「将に吾が計を聴きて之れを用いざらんとすれは、必ず敗る。之れを去らん」*1
以下、字数制限のため訓読・注省略。全文は、こちらを閲覧されたい。私の計略を聴くも、その計略を採用しないのなら、敗戦は目に見えているのだから、[その責任を押しつけられても困るし、そもそも自分はこの国にとって不要な存在なのだから]私はこの場を去りましょう、と言うのである。そもそも「百戦百勝、非善之善者也。不戦而屈人之兵、善之善者也」(謀攻篇、
08年2月)であって、戦をせずに国を全うすることが最善であるが、もし戦をかまえるならば「善戦者、勝於易勝者也」であり、また「勝兵先勝而後求戦」(形篇、
08年3月)ものであるから、勝算のある[あるいは十分な勝算を得られる状態に整えられた]場合にのみ踏み切るべきである。そのために、「知彼知己」(謀攻篇、
09年2月)、「策之知得失之計(之れ[=敵状]を策りて得失[自己の利害=勝算]の計を知る)」(虚実篇、
08年9月)必要がある。なお、「知勝有五」(謀攻篇、
09年1月)ため、それらを熟知していなければならない。そうすることで「百戦不殆」(謀攻篇、
09年2月)状態になれる。だから、「上兵伐誅」(謀攻篇、
08年2月)こと、すなわちはかりごとをもってはかりごとを制すること、はかりごとをめぐらして勝ち(勝算)を得る[敵に負けない国力を備える]ことが最善とされるのである。つまり、軍師はそうした総合的な計略を立てられる者でなくてはならないし、君主あるいは将軍は、軍師のそうした計略をよく理解して、それに従い行軍すべきである。そうすれば、「将聴吾計用之、必勝、留之」ということになるのであるが、もし十分に理解せず、勝手に行軍すれば勝てる戦も敗戦することにもなるだろう。
治療においても同様で、施術者は病の状態のみならず病者の衣食住などの生活環境などを総合的に判断し、状況に応じた治療方針を立て治療(生活指導も含む)にあたるものである。病者はその治療方針を理解し、施術者の指示に従い治療に専念していけば、おのずと結果もついてくるだろう。

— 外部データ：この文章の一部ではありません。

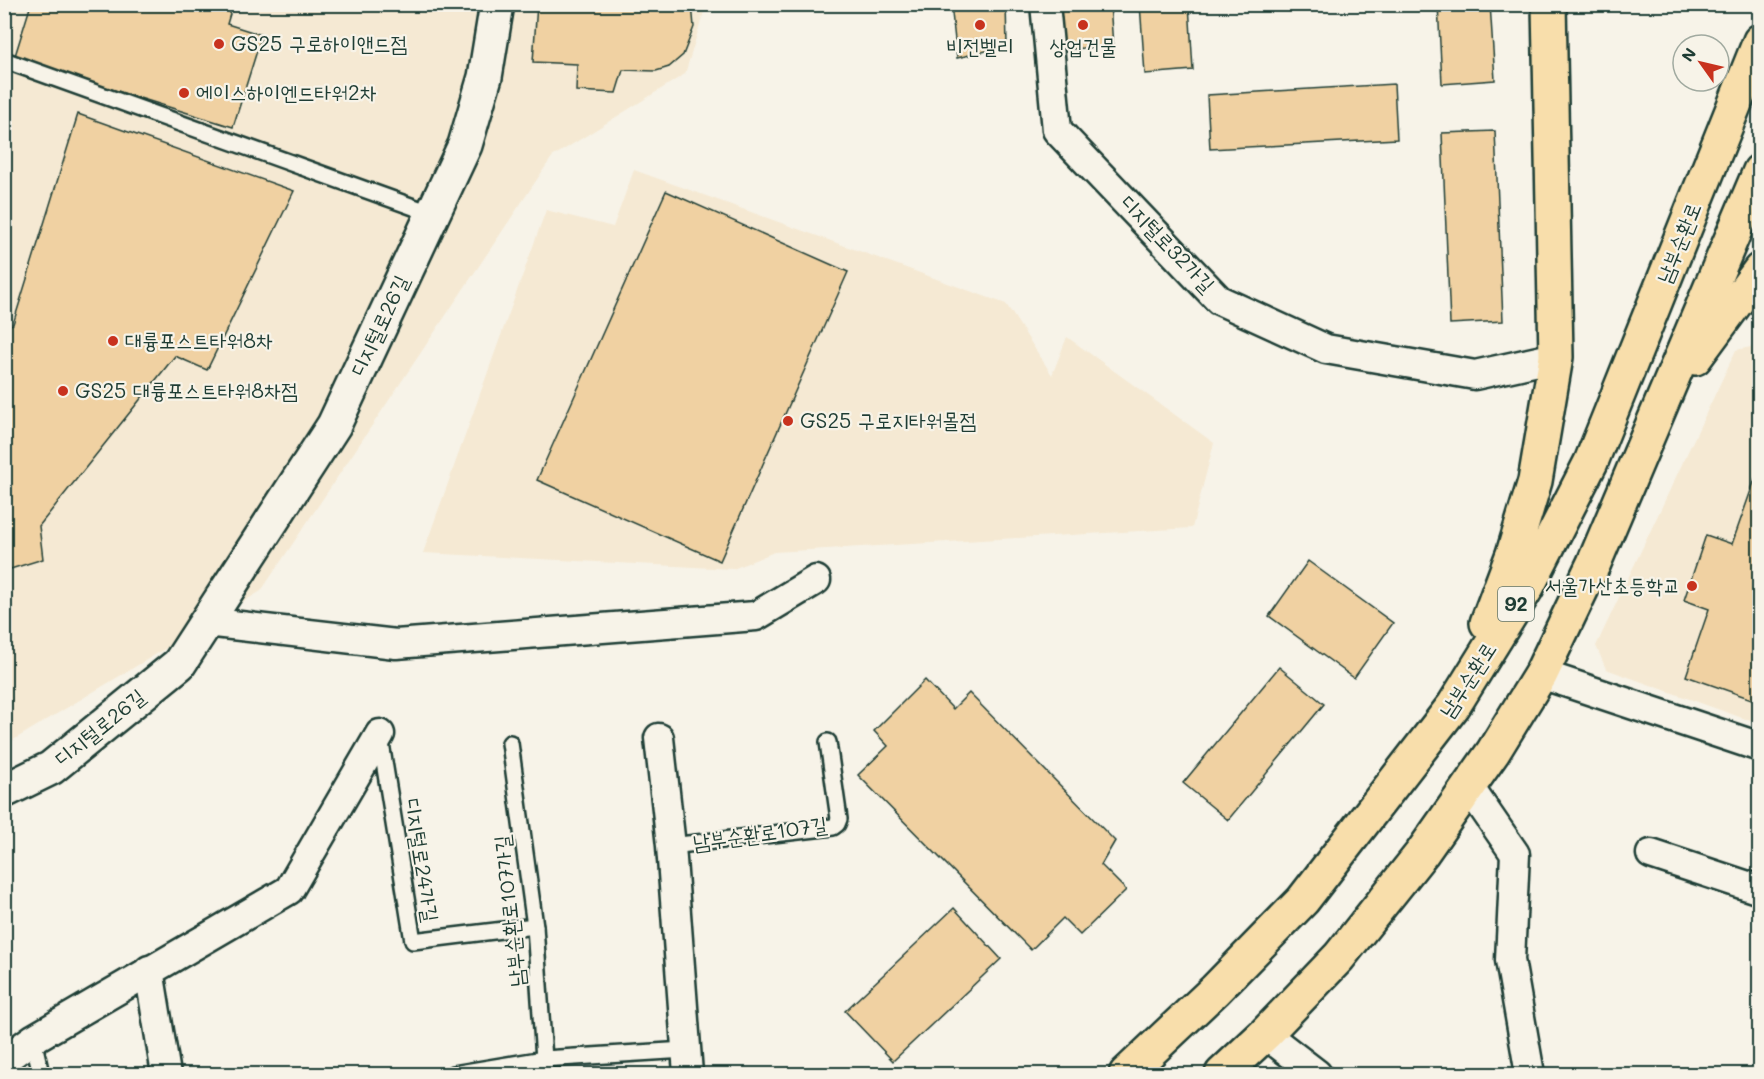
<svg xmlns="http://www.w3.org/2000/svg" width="1764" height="1079" font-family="Mali,'Poor Story',sans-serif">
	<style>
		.built { fill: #f5e9d3 }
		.building { fill: #f0d1a2; stroke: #1f3d34; stroke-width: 1.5 }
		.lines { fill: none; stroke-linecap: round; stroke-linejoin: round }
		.service-casing { stroke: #1f3d34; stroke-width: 20 }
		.minor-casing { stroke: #1f3d34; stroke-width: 33 }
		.tertiary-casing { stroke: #1f3d34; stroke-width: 38 }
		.primary-casing { stroke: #1f3d34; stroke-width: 38 }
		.service { stroke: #f7f3e8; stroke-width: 15 }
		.minor { stroke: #f7f3e8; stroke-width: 28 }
		.tertiary { stroke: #f7f3e8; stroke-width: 33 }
		.primary { stroke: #f8deab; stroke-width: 33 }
		.poi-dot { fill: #c8321e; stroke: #f7f3e8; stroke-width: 2 }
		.labels { text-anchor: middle; stroke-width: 4.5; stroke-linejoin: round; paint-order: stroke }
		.shield { fill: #f7f3e8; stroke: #60746a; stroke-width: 1.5 }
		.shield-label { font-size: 20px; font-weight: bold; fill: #1f3d34 }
		.poi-label { font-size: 21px; fill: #1f3d34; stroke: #f7f3e8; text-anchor: start }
		.street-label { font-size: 21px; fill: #1f3d34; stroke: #f7f3e8 }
	</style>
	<rect width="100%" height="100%" fill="#f7f3e8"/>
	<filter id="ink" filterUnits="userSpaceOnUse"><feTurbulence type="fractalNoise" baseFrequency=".0167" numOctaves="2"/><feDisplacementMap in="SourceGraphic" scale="12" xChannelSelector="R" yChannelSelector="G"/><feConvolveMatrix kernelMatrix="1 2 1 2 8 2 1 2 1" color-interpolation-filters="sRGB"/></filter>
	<g filter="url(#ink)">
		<!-- built -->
		<g class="built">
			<polygon points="5,5 706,5 685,74 552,157 261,591 5,745"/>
			<polygon points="634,170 1006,304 1052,375 1067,337 1214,443 1192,528 774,552 733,569 423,553 546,210 613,227"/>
			<polygon points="1756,346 1759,347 1759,724 1606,669 1596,646 1736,350"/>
		</g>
		<!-- building -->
		<g class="building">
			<polygon points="31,4 233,4 227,24 262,35 233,127 14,59"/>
			<polygon points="537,4 692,4 694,27 683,55 669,67 656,71 623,70 616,93 576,91 577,64 533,62"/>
			<polygon points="951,4 1006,4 1007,46 957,58"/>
			<polygon points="1054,4 1110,4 1113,46 1057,50"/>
			<polygon points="1140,4 1189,4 1193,70 1145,74"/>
			<polygon points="1438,4 1490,4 1495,80 1442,84"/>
			<polygon points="1394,84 1397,139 1210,149 1207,95"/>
			<polygon points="78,114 294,191 207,370 175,356 39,526 43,559 4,571 4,327 13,324"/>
			<polygon points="1495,131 1503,321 1450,324 1442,133"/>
			<polygon points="666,191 848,272 720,561 537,480"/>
			<polygon points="1760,465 1760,634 1757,641 1760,642 1760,702 1686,676 1709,609 1684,600 1706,535 1732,544"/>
			<polygon points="1308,561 1393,623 1354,678 1269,616"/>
			<polygon points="1279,667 1324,704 1228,820 1183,783"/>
			<polygon points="925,680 953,709 969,693 1115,841 1101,865 1126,890 1080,935 1063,918 1031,950 858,775 888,746 874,731"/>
			<polygon points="954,908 1001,959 893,1061 845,1011"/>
		</g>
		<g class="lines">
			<defs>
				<g id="service">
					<polyline points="4,60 433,214"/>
					<polyline points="380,737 413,941 535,926"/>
					<polyline points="510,743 535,926 545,1074"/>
					<polyline points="671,846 833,827 837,824 839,819 828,742"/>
					<polyline points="33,1039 41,1074"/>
					<polyline points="453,1074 544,1059 685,1050"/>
				</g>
				<g id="minor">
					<polyline points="1045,4 1057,130 1219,300 1326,349 1475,375 1556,357"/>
					<polyline points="206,622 396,644 756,616 816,580"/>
					<polyline points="1541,674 1760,747"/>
					<polyline points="659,738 671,846 688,1074"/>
					<polyline points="1469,787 1515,854 1510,960 1530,1074"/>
					<polyline points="1651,854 1760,890"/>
					<polyline points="149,970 166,1074"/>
					<polyline points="1265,1034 1317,1074"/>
					<polyline points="4,1060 33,1039 289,890 380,734"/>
				</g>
				<polyline id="tertiary" points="4,791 51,768 179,664 334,425 465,145 485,77 497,4"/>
				<g id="primary">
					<polyline points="1695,358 1760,270"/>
					<polyline points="1487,623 1513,554 1535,481 1556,357 1549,4"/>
					<polyline points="1126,1074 1215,990 1303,900 1454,705 1526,589 1591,462 1760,41"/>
					<polyline points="1222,1074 1265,1034 1339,957 1422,853 1493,752 1541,674 1594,563 1760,171"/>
				</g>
			</defs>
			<!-- service casing -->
			<use href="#service" class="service-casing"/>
			<!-- minor casing -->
			<use href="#minor" class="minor-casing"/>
			<!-- tertiary casing -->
			<use href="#tertiary" class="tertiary-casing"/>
			<!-- primary casing -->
			<use href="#primary" class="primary-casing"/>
			<!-- service -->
			<use href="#service" class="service"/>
			<!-- minor -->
			<use href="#minor" class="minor"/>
			<!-- tertiary -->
			<use href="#tertiary" class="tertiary"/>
			<!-- primary -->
			<use href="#primary" class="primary"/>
		</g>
	</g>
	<!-- markers -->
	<g class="poi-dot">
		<circle cx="980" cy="25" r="6"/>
		<circle cx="1083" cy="25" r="6"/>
		<circle cx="219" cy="44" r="6"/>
		<circle cx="184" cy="93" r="6"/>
		<circle cx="113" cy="341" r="6"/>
		<circle cx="63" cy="391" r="6"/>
		<circle cx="788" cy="421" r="6"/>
		<circle cx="1692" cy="586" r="6"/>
	</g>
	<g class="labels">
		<!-- shield labels -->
		<rect class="shield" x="1498" y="587" width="36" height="34" rx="4.5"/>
		<g class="shield-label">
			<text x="1516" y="611">92</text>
		</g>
		<!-- poi labels -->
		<g class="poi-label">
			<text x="231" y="51">GS25 구로하이앤드점</text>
			<text x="980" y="54" text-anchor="middle">비전벨리</text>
			<text x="1083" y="54" text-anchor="middle">상업건물</text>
			<text x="196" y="100">에이스하이엔드타워2차</text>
			<text x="125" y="348">대륭포스트타워8차</text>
			<text x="75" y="398">GS25 대륭포스트타워8차점</text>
			<text x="800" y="428">GS25 구로지타워몰점</text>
			<text x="1680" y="593" text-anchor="end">서울가산초등학교</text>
		</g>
		<!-- street labels -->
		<g class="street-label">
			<text transform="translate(1679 243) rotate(-68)" y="7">남부순환로</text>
			<text transform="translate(1167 244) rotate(46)" y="7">디지털로32가길</text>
			<text transform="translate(380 326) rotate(-65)" y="7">디지털로26길</text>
			<text transform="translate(1468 680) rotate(-57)" y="7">남부순환로</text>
			<text transform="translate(100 728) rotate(-39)" y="7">디지털로26길</text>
			<text transform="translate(760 834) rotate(-8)" y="7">남부순환로107길</text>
			<text transform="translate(421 860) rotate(81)" y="7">디지털로24가길</text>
			<text transform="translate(510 911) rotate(-96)" y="7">남부순환로107가길</text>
		</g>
	</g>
	<!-- margin -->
	<rect width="1764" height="1079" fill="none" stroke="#f7f3e8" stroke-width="24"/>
	<rect x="12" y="12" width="1740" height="1055" fill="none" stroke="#1f3d34" stroke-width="2" filter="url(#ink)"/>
	<!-- north arrow -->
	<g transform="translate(1701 63) rotate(304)"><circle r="28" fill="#f7f3e8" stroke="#a1aaa0" stroke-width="1.5"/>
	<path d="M0-4.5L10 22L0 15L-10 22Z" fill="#c8321e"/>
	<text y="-9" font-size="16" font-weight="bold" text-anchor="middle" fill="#1f3d34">N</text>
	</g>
</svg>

しかし、治療方針を十分に理解せず、気の向くままに行動し、また病状の勝手な判断で治療間隔を自らで決めたりすれば*2、治るものも治らないことになるだろう。こうなると、施術者は軍師ではなく、都合のよい相談者になりはて、治療も肩もみのごとき慰安と化し、もはや治療の体をなしていない。さすがに依頼を断ることはしないけれども、ただでさえ難しい状況にある場合が多いのだから、指示を違えて経過が芳しくないのはやむを得えないことで、その責めは自ら負ってもらうしかないだろう*3。
治療とは、病者が好き勝手に治療方法や治療日を選択して進めることではなく、軍師たる施術者の的確な指示に従い、ともに進めていくものである。